BNM Joins BIS and Three Peer Central Banks to Test the Use of Central Bank Digital Currencies for International Settlements
Bank Negara Malaysia (BNM), together with three other prominent banking regulatory authorities, has teamed up with the Basle-based Bank for International Settlements (BIS), “to test the use of central bank digital currencies (CBDCs) for international settlements.”
The Innovation Hub of BIS, the gatekeeper of the global banking system often dubbed the ‘Central Banks’ Bank’, is spearheading this great leap forward into a digitisation future towards official digital currencies.
Codenamed Project Dunbar, the initiative is led by the Innovation Hub’s Singapore Centre and four “of the world’s most stable central banks,” namely the Reserve Bank of Australia, Bank Negara Malaysia, Monetary Authority of Singapore, and South African Reserve Bank (SARB).
The fact that BNM has been invited to participate is a recognition of its reputation and integrity as a financial services regulator. BNM is widely respected by the IMF and Basle Committee for Banking Regulation, and its peers. Its participation is also important given the fact that it has a 31-year experience of regulating Islamic finance and capital markets.
“The multi-CBDC shared platform explored under Project Dunbar has the potential to leapfrog the legacy payment arrangements and serve as a foundation for a more efficient international settlement platform. We hope the project will spur greater public-private collaboration to enable fast and frictionless cross-border payments, combining both the benefits of distributed ledger technology and the efficiency of a common platform,” said Assistant Governor Fraziali Ismail, Bank Negara Malaysia.

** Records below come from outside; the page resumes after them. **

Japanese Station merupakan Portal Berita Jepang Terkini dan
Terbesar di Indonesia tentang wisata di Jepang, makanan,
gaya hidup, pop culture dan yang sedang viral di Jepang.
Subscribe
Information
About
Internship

According to Andrew McCormack, Head of the BIS Singapore Hub Centre, Project Dunbar brings together central banks with years of experience and unique perspectives in CBDC projects and ecosystem partners at advanced stages of technical development on digital currencies. “We are confident that our work on multi-CBDCs for international settlements will break new ground in this next stage of experimentation and lay the foundation for global payments connectivity,” added.
The aim is to develop prototype shared platforms for cross-border transactions using multiple CBDC platforms, which “will allow financial institutions to transact directly with each other in digital currencies issued by participating central banks, eliminating the need for intermediaries and cutting the time and cost of transactions.”
Given the instant and global reach of digitisation, accelerated by the impact of the COVID-19 pandemic, Project Dunbar is confined to CBDCs in their role in global payment solutions. According to BIS, 60% of central banks are experimenting with CBDCs.
Cross border payments are essential for settlement of global trade, workers’ remittances, e-commerce, tourism receipts and even sovereign debt obligations. Multi-currency and cross-border payments are more complex, adding to risks and costs. Most are settled through correspondent banking arrangements traditionally through banks in New York for dollar transactions, in London for Sterling transactions and Frankfurt for Euro transactions.
Moody’s Vice President, Stephen Tu, maintains that “incentives to develop CBDCs have gained in strength since the outbreak of the pandemic, and if carefully implemented could produce large economic gains by increasing financial inclusion and reducing financial friction within the system.” To him, it could level the playing field for public money and provide citizens direct access to a faster, lower-cost digital form of money.
To Fitch Ratings, CBDCs could be the Damascene road to “authority-backed cashless payments with innovations in step with the wider digitalisation of society,” but warns that the “widespread adoption of CBDCs may be disruptive for financial systems if associated risks are not managed, including the potential for funds to move quickly into CBDC accounts from bank deposits, causing financial disintermediation, and for heightened cybersecurity.”